魏氏が強硬発言を放ったのは6月10日、アジア安全保障会議に出席のため訪れたシンガポールで、ロイド・オースティン米国防長官と会談したときのこと。オースティン氏が台湾問題の情勢悪化の回避をすべく融和を呼び掛けたのに対し、中国側が見せた露骨な姿勢は、ウクライナに対するロシアの対応と似たものを感じさせた。
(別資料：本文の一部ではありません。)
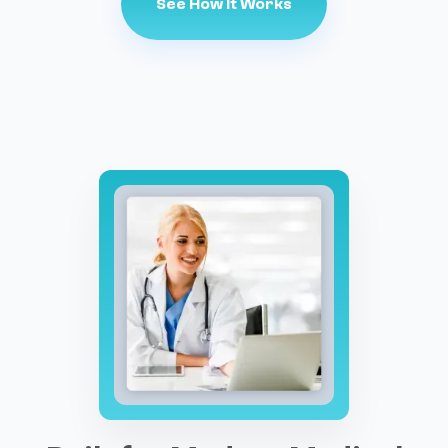
See How It Works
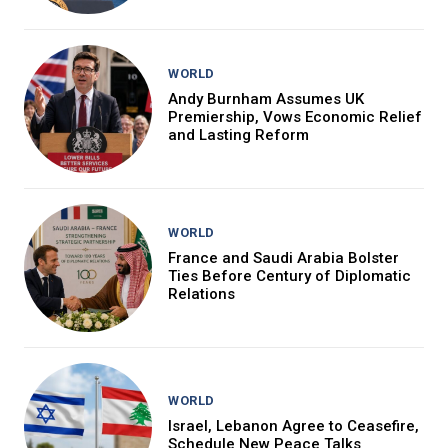
WORLD
Andy Burnham Assumes UK
Premiership, Vows Economic Relief
and Lasting Reform
WORLD
France and Saudi Arabia Bolster
Ties Before Century of Diplomatic
Relations
WORLD
Israel, Lebanon Agree to Ceasefire,
Schedule New Peace Talks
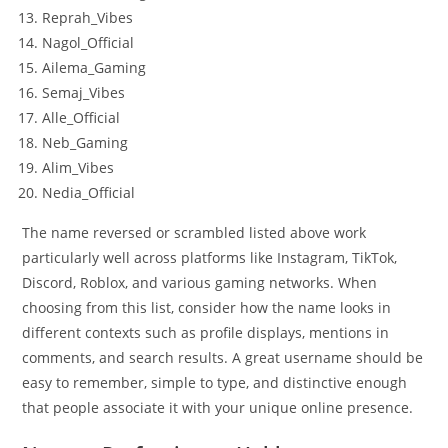
Reprah_Vibes
Nagol_Official
Ailema_Gaming
Semaj_Vibes
Alle_Official
Neb_Gaming
Alim_Vibes
Nedia_Official
The name reversed or scrambled listed above work
particularly well across platforms like Instagram, TikTok,
Discord, Roblox, and various gaming networks. When
choosing from this list, consider how the name looks in
different contexts such as profile displays, mentions in
comments, and search results. A great username should be
easy to remember, simple to type, and distinctive enough
that people associate it with your unique online presence.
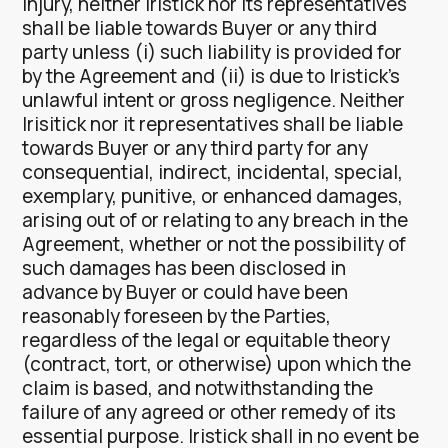
injury, neither Iristick nor its representatives
shall be liable towards Buyer or any third
party unless (i) such liability is provided for
by the Agreement and (ii) is due to Iristick’s
unlawful intent or gross negligence. Neither
Irisitick nor it representatives shall be liable
towards Buyer or any third party for any
consequential, indirect, incidental, special,
exemplary, punitive, or enhanced damages,
arising out of or relating to any breach in the
Agreement, whether or not the possibility of
such damages has been disclosed in
advance by Buyer or could have been
reasonably foreseen by the Parties,
regardless of the legal or equitable theory
(contract, tort, or otherwise) upon which the
claim is based, and notwithstanding the
failure of any agreed or other remedy of its
essential purpose. Iristick shall in no event be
一方の台湾は、新型コロナウイルス対策の「優等生」と言われていたものの、目下、オミクロン株の感染拡大が止まらず。一日当たりの新規感染者数は4月28日に初めて1万人を突破、6月12日も5万人超となっている。
サイエンスライターが言う。
「22年3月、中国では上海を中心にオミクロン株が広がりました。一方、台湾も拡大し始めたのは3月下旬です。台湾は島国であり、厳重な検疫でウイルスの侵入をそれまで防いできたのですが、もっぱら中国からもたらされた可能性が高いとの見方が大半です」
そんな中、ただならぬ事態を指摘する声もあるという。
「中国軍機がたびたび台湾の防空識別圏に侵入しているのが、非常に気にかかります。もし空からオミクロン株をバラ撒けば、ウイルスはいとも簡単に台湾社会に深刻なダメージを与えることになりますからね。中国は上海でロックダウンを続けたことが奏功し、ひとまず落ち着いた。ところがそれとは対照的に、隔離措置の緩和でウイズコロナに舵を切った蔡英文政権が窮地に立たされている。台湾には中国と距離を置こうとする蔡政権に対し、『両岸(中台)交流を積極的に促進する』とする勢力がある。コロナ対策の失敗で蔡政権が退陣すれば、武力行使なしで祖国統一のチャンスが巡ってくるわけです」(軍事ジャーナリスト)
魏氏は安全保障会議の演説でも、台湾を独立させる動きに対し「我々は戦争をいとわない。代価を惜しまず最後まで戦う」と釘を刺し、台湾が自国の領土であることを主張している。習近平政権が何をしでかすか分からない状況にあることは確かだろう。